╭─ Available data

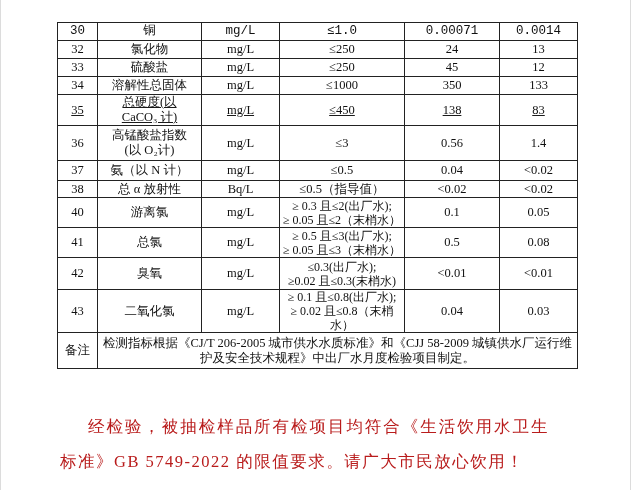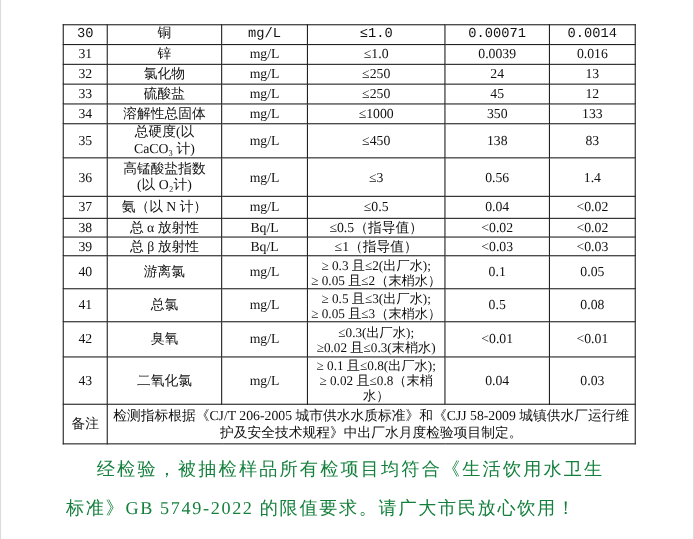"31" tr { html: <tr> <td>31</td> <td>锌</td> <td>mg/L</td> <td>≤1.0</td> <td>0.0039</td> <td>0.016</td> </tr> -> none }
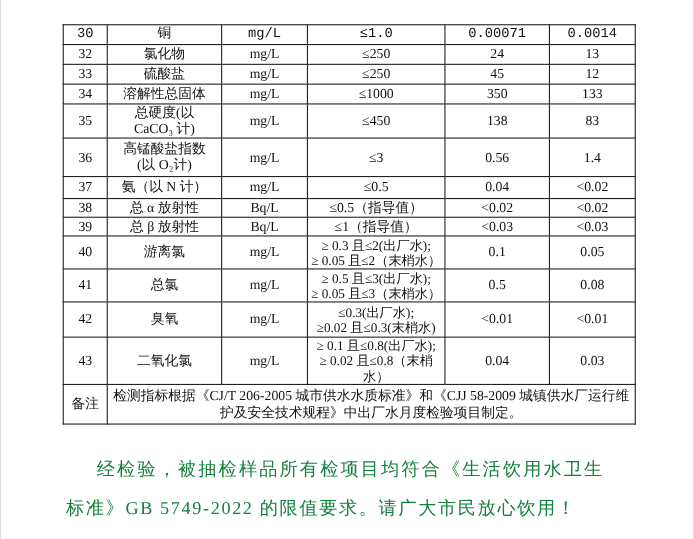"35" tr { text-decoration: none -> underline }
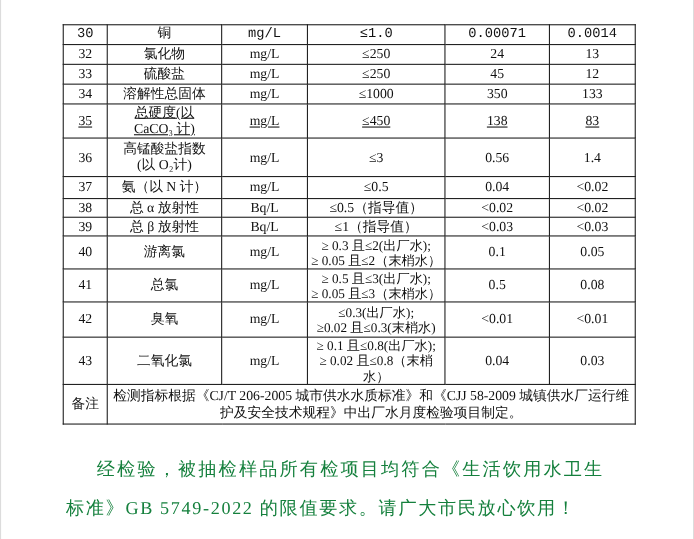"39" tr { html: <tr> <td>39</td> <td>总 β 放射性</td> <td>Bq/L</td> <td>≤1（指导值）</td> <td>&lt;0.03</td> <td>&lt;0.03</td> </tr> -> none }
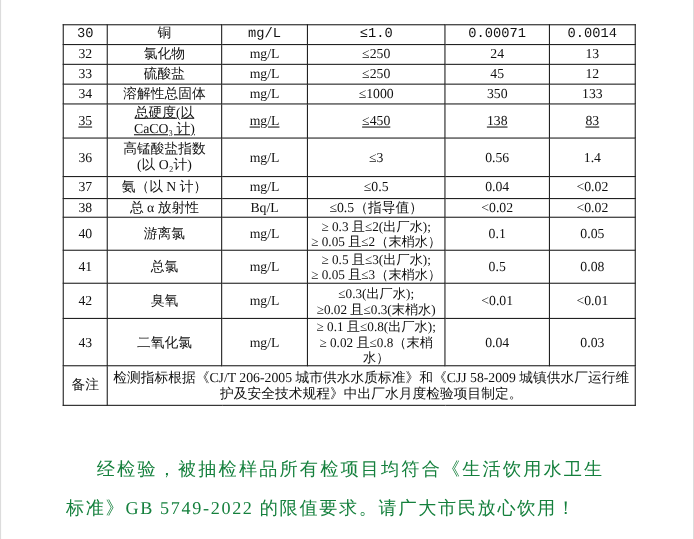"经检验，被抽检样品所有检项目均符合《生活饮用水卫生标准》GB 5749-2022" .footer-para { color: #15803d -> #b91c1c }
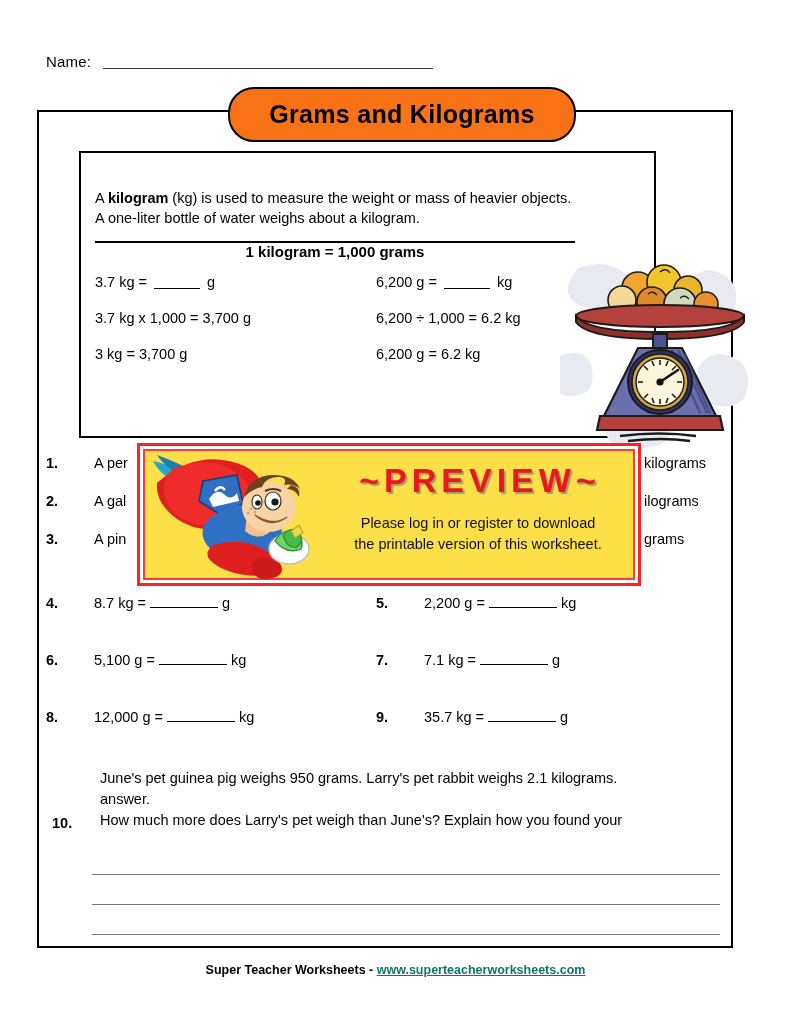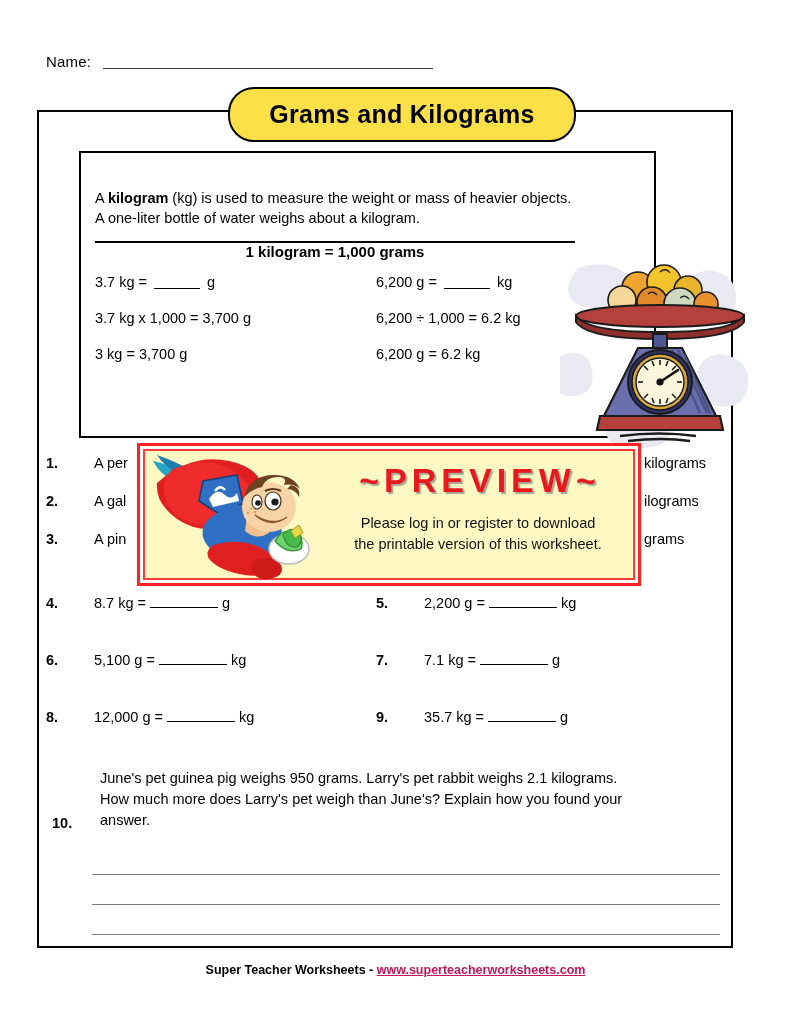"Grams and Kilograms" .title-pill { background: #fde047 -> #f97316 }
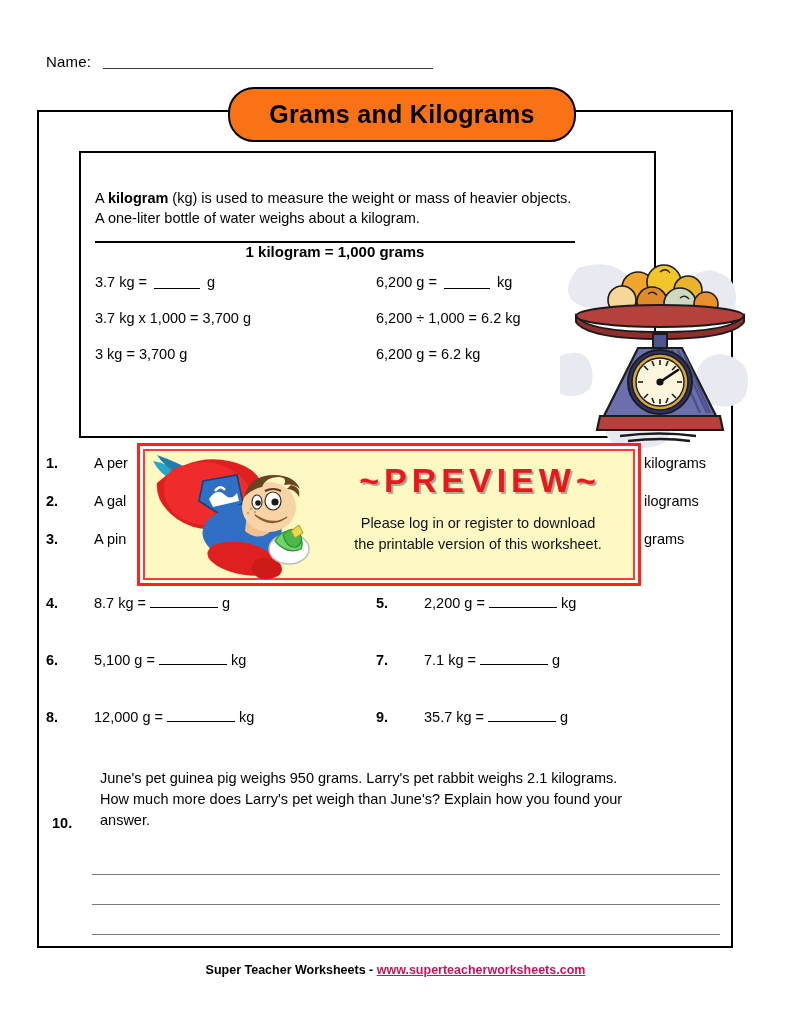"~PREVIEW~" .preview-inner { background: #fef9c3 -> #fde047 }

╰─

• [Task details]: Keeping both end lines, retype exactly the lines from the first line of the material through the line that contains "background: #fde047 ->", but not the pictures.

• [Expected answer]:
"31" tr { html: <tr> <td>31</td> <td>锌</td> <td>mg/L</td> <td>≤1.0</td> <td>0.0039</td> <td>0.016</td> </tr> -> none }
"35" tr { text-decoration: none -> underline }
"39" tr { html: <tr> <td>39</td> <td>总 β 放射性</td> <td>Bq/L</td> <td>≤1（指导值）</td> <td>&lt;0.03</td> <td>&lt;0.03</td> </tr> -> none }
"经检验，被抽检样品所有检项目均符合《生活饮用水卫生标准》GB 5749-2022" .footer-para { color: #15803d -> #b91c1c }
"Grams and Kilograms" .title-pill { background: #fde047 -> #f97316 }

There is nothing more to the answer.